This seven volume set combines photography and prose in a travelogue of Canadian marginality. The photography here is of the Canadian landscape, the text is portraiture. Landscapes are static and solid, outlast human form and can be seen the same from year or decade or century by a child or a horse or a butterfly as the same pasture or mountain or skyline. People are far harder to pin down. Little brothers are big ones, drunken heroes are derelicts, disreputable women are sweethearts, biddies are grandmothers, lunatics are mystics. These are landscapes of neglect, abandoned, obscure, peripheral. The vantage point is from the outside always, through a fence, across a road, over a barrier. In prose, rooted by Canadian toponymy, we encounter a collection of outcasts who might inhabit these spaces. The scope is ambitious, with photographs taken over the past thirteen years in almost every province and territory. The humanist sensibility through which the geography is displayed encompasses as apparently diverse landscapes as Toronto and Vancouver and Halifax, or as rural Quebec, Saskatchewan railstops and Newfoundland outports, while revealing profound commonalities. From hitchhiking to homelessness to hockey, from lonely rooms to rowdy taverns to empty stations, from abandoned buses to subway trains to bush planes, Byroads imaginatively evokes how Canadian culture is experienced at the margins.

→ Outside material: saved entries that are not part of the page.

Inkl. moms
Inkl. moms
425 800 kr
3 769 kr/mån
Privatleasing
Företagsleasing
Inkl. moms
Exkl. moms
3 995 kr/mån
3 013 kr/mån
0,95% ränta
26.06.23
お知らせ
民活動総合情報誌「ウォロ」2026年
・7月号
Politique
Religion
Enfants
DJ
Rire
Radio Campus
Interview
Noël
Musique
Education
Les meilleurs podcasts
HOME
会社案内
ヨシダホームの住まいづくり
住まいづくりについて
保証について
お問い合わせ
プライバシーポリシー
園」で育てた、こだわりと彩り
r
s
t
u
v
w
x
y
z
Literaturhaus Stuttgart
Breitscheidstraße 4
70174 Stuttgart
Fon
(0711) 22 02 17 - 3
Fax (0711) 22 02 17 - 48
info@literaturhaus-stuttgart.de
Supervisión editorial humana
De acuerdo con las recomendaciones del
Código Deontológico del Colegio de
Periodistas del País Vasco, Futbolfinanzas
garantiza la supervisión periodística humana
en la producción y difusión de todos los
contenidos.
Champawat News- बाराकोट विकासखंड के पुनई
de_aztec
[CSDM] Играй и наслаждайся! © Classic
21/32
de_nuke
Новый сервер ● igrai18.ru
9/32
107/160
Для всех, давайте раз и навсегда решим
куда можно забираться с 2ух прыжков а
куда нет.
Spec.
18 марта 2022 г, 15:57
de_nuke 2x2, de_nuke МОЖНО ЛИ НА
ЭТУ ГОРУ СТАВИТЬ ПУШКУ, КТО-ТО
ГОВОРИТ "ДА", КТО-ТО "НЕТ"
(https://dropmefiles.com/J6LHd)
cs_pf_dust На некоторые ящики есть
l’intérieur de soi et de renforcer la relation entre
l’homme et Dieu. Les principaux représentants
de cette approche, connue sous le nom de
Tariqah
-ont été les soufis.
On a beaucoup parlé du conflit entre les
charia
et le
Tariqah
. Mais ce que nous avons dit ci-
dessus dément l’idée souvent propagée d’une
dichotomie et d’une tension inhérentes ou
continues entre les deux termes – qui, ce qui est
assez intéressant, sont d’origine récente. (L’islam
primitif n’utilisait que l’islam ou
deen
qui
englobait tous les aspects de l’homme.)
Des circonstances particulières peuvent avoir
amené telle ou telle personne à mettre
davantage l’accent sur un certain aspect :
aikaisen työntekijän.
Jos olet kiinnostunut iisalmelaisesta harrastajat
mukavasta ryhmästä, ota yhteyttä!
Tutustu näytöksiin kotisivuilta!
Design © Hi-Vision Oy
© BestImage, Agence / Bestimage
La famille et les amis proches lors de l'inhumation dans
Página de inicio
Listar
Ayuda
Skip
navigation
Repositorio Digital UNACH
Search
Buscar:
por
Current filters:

Published by self published via My Publisher11.25×8.75 inches, 154 pp, full-colour digital offset, hardcover in seven volumes, 2012
Open edition
CDN $300 (or $50 per volume)
More info: http://www.sidespacegallery.com/ByroadsExhibition.html
Maxim Panitch was born in Ottawa in 1975, moved to Toronto in 1984, attended Jarvis Collegiate, City School and Harbord Collegiate. Until he got a camera, Maxim kicked around, travelled a lot, always over-land, getting lost — sometimes on purpose, wrote poetry and started serious photography at 24. Two photography exhibits in Toronto in 2000 and 2002. Bachelor of Urban and Regional Planning, Ryerson University 2006; Master of Spatial Analysis, Ryerson University 2007. Master’s thesis on the geography of homelessness. Competitor in 90 Scrabble tournaments, including four Canadian Championships, two World Championships, and team member in three Can-Am tournaments; currently ranked in top seven in Canada. When he studied cartography he considered how to produce an expressive atlas of Canada. The Byroads project had its initial viewing at Sidespace Gallery in May of 2010. The seven volume set was first launched at “Who Art Thou?” show and exhibition at Beit Zeitoun Gallery, Toronto, November 29 – December 2, 2012.